Stasera OGR Jazz Club: tre set per ripercorrere i successi del grande jazz

Sul palco delle Officine Grandi Riparazioni si alterneranno il John De Leo Trio, il Yamanaka Female Trio e il Diego Borotti NU4tet

Stasera OGR Jazz Club: tre set per ripercorrere i successi del grande jazz

Una serata che ripercorrerà i grandi successi, e non solo, della musica jazz, attraverso le eccellenze della scena contemporanea del genere, nazionale e internazionale: si tratta di OGR Jazz Club, questa sera in corso Castelfidardo a partire dalle ore 21.

Ad alternarsi sul palco, tre collettivi che saranno protagonisti di tre set imperdibili. Ad aprire la serata sarà, infatti, John De Leo, tra le voci più interessanti del panorama musicale italiano: una vera e propria “voce-strumento”, talvolta calda, altre volte grave, acuta o graffiante, le cui fondamenta soul si configurano come il supporto di un itinerario musicale che spazia dal jazz al rock, dalla dub alla contemporanea. Con lui, il chitarrista Fabrizio Tarroni e Franco Naddei, in arte Francobeat, che campionerà e selezionerà i suoni in tempo reale aggiungendo al sound una sfumatura elettronica.

A seguire, vi sarà lo Yamanaka Female Trio, l’ensemble guidato da Chichiro Yamanaka, “tra le pianiste più importanti e geniali del XX secolo” secondo il New York Times. Impostasi nel gotha del jazz internazionale – suonando con artisti del calibro di Oscar Peterson, Chick Corea ed Herbie Hancock –, questa sera la virtuosa pianista porterà in scena The Spheres, una sezione ritmica tutta al femminile, potente e dinamica, dove, accanto a lei, ci saranno: Ilaria Capalbo al basso elettrico e al contrabbasso e la batterista Sophie Alloway.

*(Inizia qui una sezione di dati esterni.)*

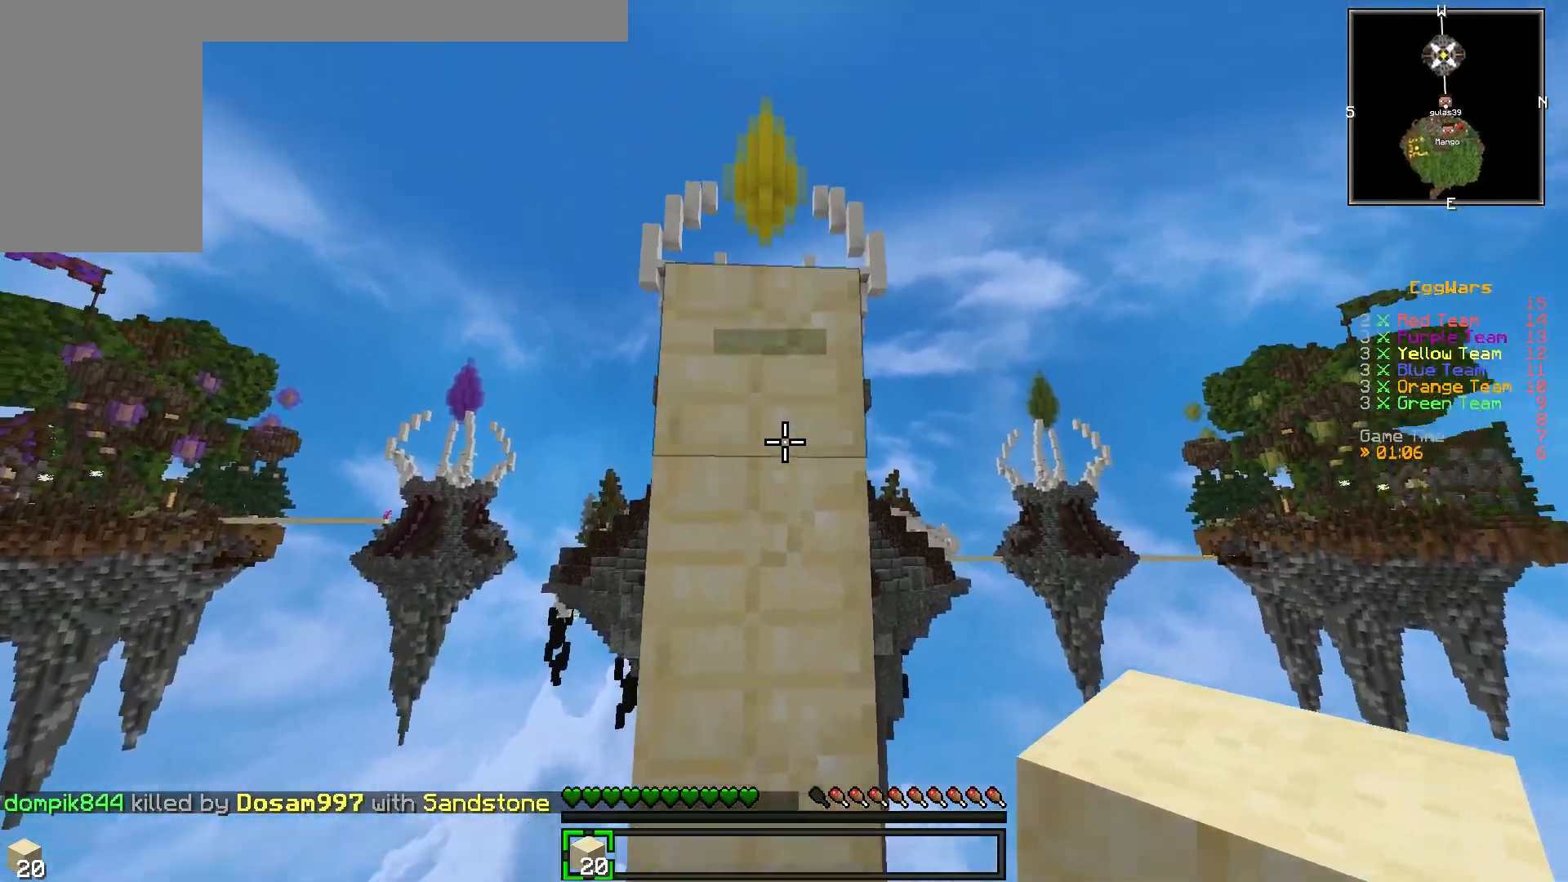
{"keys": ["a"], "events": [[67, "d", "down"], [200, "d", "up"], [250, "w", "up"], [450, "a", "down"]]}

A concludere la serata, invece, vi sarà il Diego Borotti NU4tet, costituito dallo stesso Diego Borotti ai sassofoni, Fabio Gorlier al pianoforte e alle tastiere, Davide Liberti al contrabbasso e al basso elettrico e Mattia Barbieri alla batteria. Il collettivo, di recente formazione, aggiunge un sound originale alla grande tradizione del sax tenore in quartetto, evolvendo il lessico del bop contemporaneo e unendo, a quest’ultimo, una nuova ventata evolutiva.

Il progetto, infatti, tenterà un passo ulteriore verso la sperimentazione e il neo-bebop contemporaneo, denominato “hyperbop”: un jazz caratterizzato da invenzioni, improvvisazioni e drive, arricchito da momenti lirici e groove serrati.

Per la prima volta, dunque, la Sala Fucine delle Officine Grandi Riparazioni si tramuterà in un vero e proprio Jazz Club. Per l’occasione, dunque, verranno allestiti, nelle navate laterali, tavoli con servizio, per assistere al concerto sorseggiando un drink. La prenotazione è vincolata all’acquisto del biglietto, dal costo di 10 euro, che avverrà in loco.